→ WHAT TO WORK ON
All records below are to be transcribed exactly, with every picture left out.

→ THE INPUT

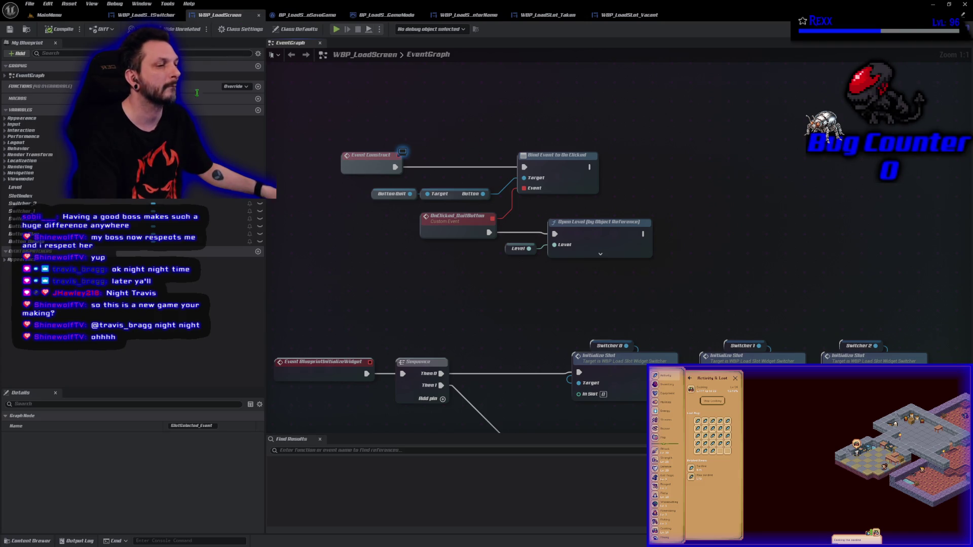
Add Button_Play and Button_Delete getters, each with a Get Button node
mouse_move(233, 234)
left_mouse_down()
mouse_move(528, 146)
mouse_move(634, 130)
left_mouse_up()
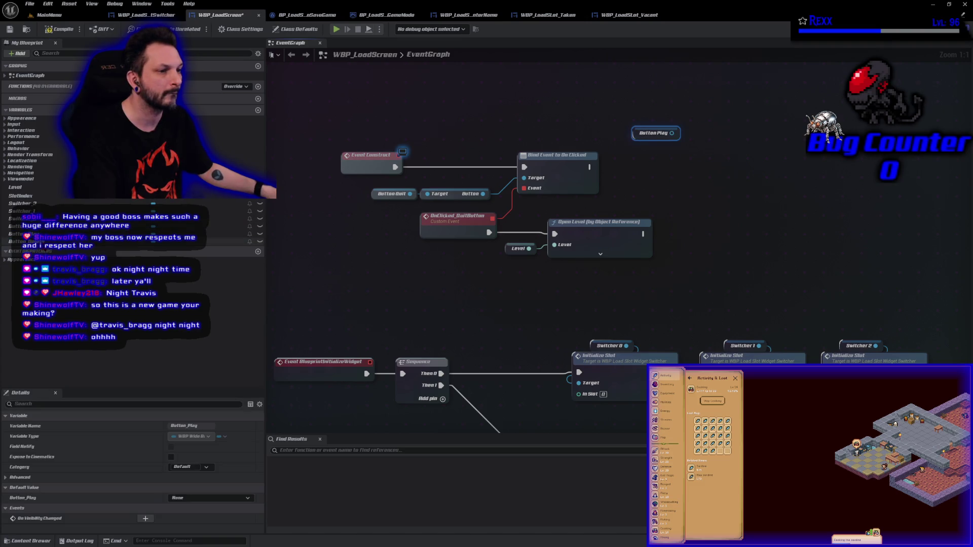
mouse_move(233, 241)
left_mouse_down()
mouse_move(634, 195)
mouse_move(646, 170)
mouse_move(639, 161)
left_mouse_up()
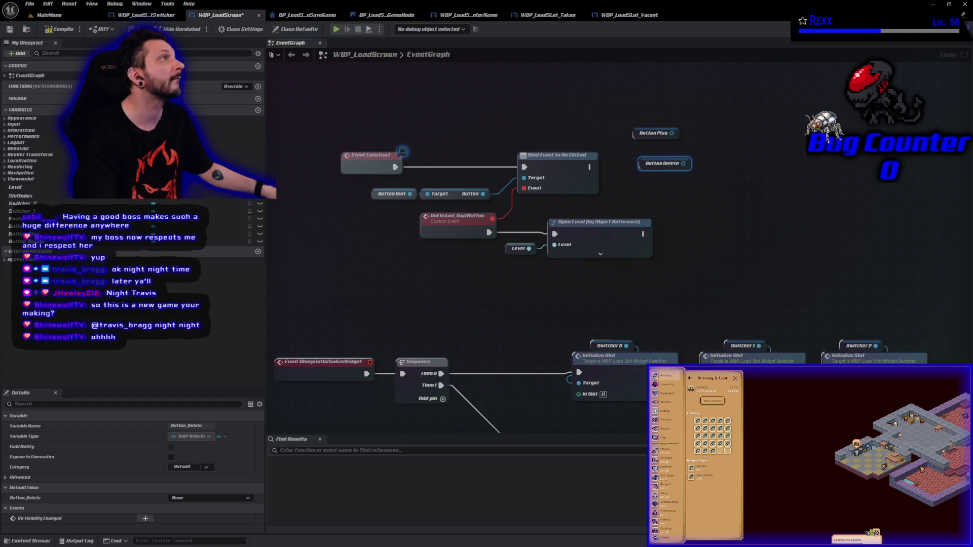
left_click_drag(671, 133, 700, 133)
type("get butt")
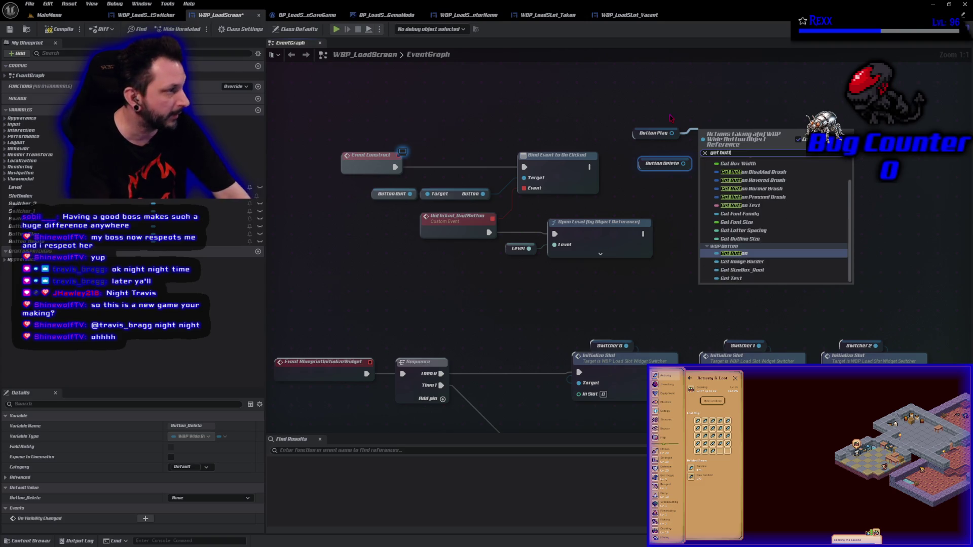
key("Return")
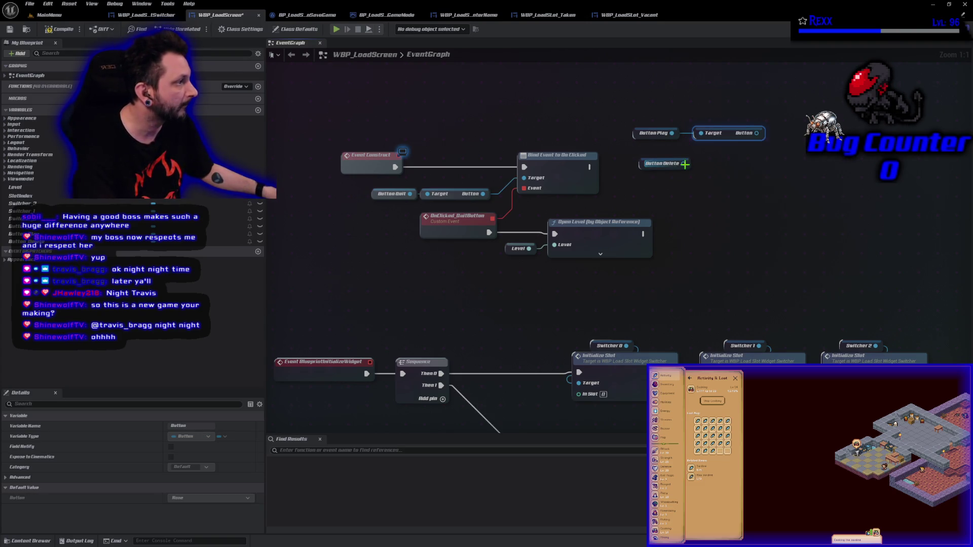
left_click_drag(685, 164, 709, 173)
type("get")
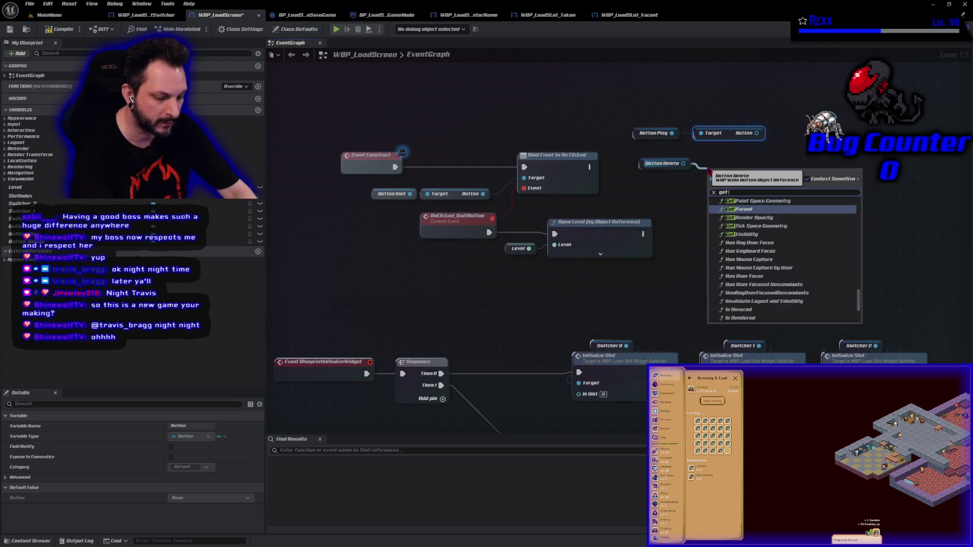
type(" butt")
key("Return")
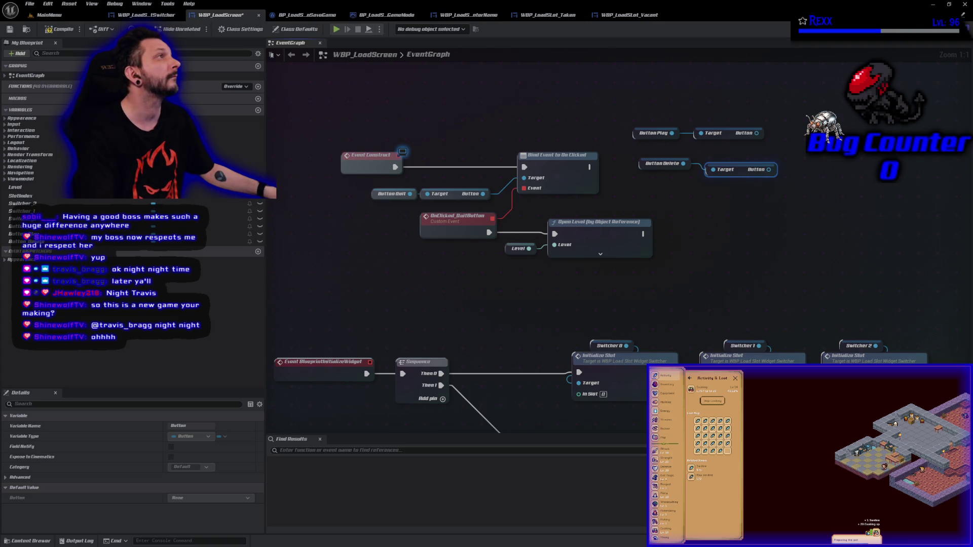
Add a Set Is Enabled node for the play button and a duplicate for the delete button
left_click_drag(756, 132, 788, 122)
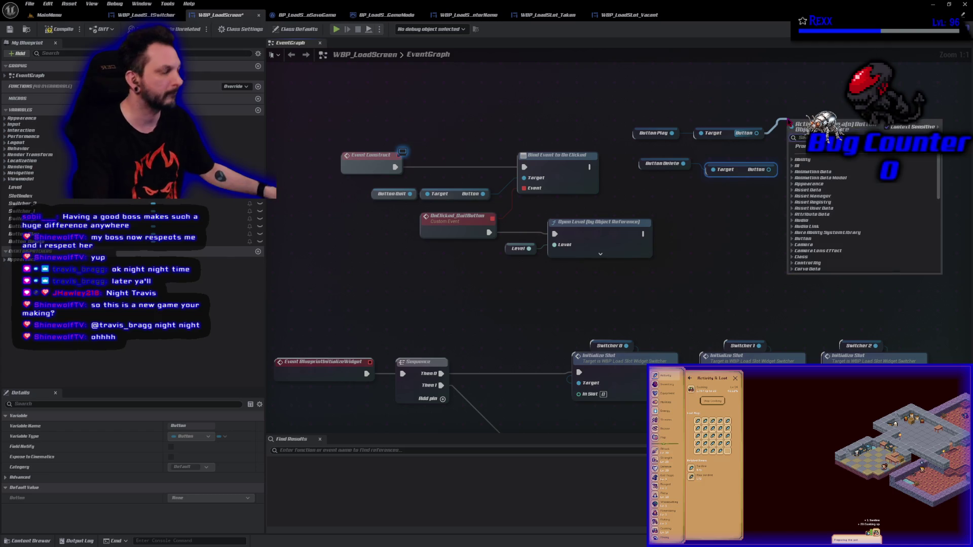
type("se")
scroll(864, 213, "down", 10)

→ REPLY
Add Button_Play and Button_Delete getters, each with a Get Button node
mouse_move(233, 234)
left_mouse_down()
mouse_move(528, 146)
mouse_move(634, 130)
left_mouse_up()
mouse_move(233, 241)
left_mouse_down()
mouse_move(634, 195)
mouse_move(646, 170)
mouse_move(639, 161)
left_mouse_up()
left_click_drag(671, 133, 700, 133)
type("get butt")
key("Return")
left_click_drag(685, 164, 709, 173)
type("get")
type(" butt")
key("Return")
Add a Set Is Enabled node for the play button and a duplicate for the delete button
left_click_drag(756, 132, 788, 122)
type("se")
scroll(864, 213, "down", 10)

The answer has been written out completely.